Julia Roberts was the biggest star of the 1990s, and that stardom really started with Pretty Woman. The movie proved that Roberts was a bankable leading lady, and helped her nail down some of the biggest roles of her career. Her chemistry with Richard Gere was so memorable that the two of them became an iconic rom-com couple. 

Although Pretty Woman feels like a movie that was perfectly cast, the two leads were almost played by two wildly different performers. Before Gere and Roberts, there were serious discussions about bringing Michelle Pfeiffer and Al Pacino in for the roles, screenwriter JF Lawton told Yahoo!Those actors were both icons at the time, but their casting would have led to a very different movie than the one that ultimately became such a box office phenomenon. 

When Roberts was cast in the role, she was largely unknown, having only starred in Mystic Pizza and in other minor roles. Her casting helped to shape the project into the lighthearted romantic comedy that it ultimately became, but that wasn't always the intention for the script.

Pretty Woman was originally meant to be a darker movie

Although it ultimately became a fairly light movie, Lawton's original script for Pretty Woman had a much grittier ending and tone. The movie's subject matter, back when it was called Three Thousand, was largely the same, but it took a more serious look at what it meant for its heroine to live as a prostitute.

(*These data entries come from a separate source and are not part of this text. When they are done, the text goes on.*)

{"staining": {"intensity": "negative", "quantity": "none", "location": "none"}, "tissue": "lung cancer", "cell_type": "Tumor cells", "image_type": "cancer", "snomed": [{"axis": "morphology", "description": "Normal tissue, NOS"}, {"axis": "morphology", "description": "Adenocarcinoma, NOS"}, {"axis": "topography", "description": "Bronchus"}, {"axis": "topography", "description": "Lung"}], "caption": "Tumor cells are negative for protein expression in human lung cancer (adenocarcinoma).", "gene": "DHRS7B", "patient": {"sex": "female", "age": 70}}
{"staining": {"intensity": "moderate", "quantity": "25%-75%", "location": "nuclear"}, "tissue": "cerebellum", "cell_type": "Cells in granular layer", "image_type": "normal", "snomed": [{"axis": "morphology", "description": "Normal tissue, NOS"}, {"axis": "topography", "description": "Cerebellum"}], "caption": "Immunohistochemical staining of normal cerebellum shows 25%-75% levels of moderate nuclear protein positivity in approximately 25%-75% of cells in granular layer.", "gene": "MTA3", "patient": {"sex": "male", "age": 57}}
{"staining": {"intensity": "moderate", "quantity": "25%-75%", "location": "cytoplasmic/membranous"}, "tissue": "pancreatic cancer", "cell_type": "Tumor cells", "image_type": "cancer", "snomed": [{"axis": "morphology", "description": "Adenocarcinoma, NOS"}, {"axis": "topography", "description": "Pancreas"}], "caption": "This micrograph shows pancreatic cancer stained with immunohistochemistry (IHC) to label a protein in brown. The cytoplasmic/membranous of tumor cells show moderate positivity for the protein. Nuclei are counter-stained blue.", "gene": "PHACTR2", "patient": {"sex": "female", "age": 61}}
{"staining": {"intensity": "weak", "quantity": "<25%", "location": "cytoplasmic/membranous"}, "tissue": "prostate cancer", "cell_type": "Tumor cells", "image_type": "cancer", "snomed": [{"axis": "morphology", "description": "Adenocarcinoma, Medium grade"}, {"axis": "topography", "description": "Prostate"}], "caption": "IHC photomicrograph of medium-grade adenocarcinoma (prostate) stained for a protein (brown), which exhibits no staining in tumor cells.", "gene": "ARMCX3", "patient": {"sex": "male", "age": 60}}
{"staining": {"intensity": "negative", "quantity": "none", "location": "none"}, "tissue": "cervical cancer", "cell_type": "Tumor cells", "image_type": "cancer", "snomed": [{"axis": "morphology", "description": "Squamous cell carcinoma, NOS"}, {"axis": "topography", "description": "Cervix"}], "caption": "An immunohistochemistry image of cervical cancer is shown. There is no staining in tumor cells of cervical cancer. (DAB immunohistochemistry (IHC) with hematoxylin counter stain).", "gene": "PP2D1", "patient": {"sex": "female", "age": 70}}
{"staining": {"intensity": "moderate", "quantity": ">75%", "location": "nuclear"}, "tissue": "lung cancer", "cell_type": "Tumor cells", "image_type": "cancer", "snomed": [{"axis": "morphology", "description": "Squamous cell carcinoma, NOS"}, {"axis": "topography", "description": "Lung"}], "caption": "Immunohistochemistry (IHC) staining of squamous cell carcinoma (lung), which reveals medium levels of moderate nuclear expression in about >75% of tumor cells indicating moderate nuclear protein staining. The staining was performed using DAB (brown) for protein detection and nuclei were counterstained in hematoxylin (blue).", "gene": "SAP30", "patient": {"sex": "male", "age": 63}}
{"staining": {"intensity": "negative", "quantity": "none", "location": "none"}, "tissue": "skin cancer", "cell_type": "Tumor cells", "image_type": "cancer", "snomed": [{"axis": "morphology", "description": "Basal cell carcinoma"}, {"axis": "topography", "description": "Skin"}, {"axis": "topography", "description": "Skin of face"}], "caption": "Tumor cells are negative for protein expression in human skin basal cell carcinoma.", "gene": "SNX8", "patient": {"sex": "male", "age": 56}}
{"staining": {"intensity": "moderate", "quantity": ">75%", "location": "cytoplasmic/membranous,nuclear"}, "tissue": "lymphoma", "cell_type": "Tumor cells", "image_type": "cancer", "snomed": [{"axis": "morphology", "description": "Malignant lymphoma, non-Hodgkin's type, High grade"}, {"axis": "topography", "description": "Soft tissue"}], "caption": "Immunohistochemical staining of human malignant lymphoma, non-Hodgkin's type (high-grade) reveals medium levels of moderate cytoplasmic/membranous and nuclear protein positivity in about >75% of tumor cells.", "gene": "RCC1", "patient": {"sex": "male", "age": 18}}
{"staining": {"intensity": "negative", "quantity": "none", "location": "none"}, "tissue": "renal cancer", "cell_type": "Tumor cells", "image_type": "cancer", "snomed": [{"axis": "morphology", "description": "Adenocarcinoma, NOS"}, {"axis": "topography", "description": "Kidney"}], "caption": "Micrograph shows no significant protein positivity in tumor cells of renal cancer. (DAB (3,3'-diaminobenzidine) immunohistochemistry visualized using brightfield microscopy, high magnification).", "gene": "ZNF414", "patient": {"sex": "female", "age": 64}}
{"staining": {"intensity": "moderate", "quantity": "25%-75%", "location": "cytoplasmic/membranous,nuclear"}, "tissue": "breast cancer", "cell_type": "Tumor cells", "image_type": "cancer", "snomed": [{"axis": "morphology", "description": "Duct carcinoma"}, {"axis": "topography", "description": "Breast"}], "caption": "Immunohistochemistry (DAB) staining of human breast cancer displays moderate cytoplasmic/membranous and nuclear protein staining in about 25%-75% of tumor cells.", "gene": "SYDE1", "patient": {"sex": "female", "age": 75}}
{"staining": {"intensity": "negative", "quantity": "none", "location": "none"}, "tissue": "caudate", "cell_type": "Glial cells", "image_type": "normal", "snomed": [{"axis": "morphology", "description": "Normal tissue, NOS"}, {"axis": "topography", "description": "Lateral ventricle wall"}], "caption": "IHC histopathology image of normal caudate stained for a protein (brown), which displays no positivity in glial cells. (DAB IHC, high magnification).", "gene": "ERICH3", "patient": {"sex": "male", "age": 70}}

As Lawton explained, "at first there was no intention of making it a full out romantic comedy. In fact, the Touchstone executives initially said that the characters couldn't end up together, because that would be a cop out. There was talk about Vivian going to work at the hotel, or ending up with David (the polo playing grandson of Mr. Morse, the shipbuilder)." 

Eventually, the movie evolved into the more lighthearted version that audiences are now familiar with, and one that has a more conventionally romantic ending. Although Lawton said there's still a hint of uncertainty in the ending that debuted in cinemas, it's much more toned down from the version in his initial screenplay.

Julia Roberts' casting changed the entire tone of the film

Thanks in part to the casting, Pretty Woman ultimately transformed into a much comedic movie, even if it does come from a somewhat prickly premise. When Pacino and Pfeiffer were in talks to star in the project, it was set to be much more dramatic. 

"As you might imagine, that version probably would have been closer to the original," Lawton said. "But after Gary Goldstein got them to test Julia Roberts, they pretty quickly signed her. Edward was much harder to get cast because it was viewed as Vivian's story and in the original script he was pretty unlikable. I know they were turned down by many stars at the time, like Burt Reynolds and Tom Berenger, before they were able to convince Richard Gere to do it."

Goldstein, who was Lawton's manager at the time and became an executive producer on the movie, was sure that Roberts would be right for the role. Although she was largely untested at the time, Goldstein's instincts proved to be correct, and the rest is history.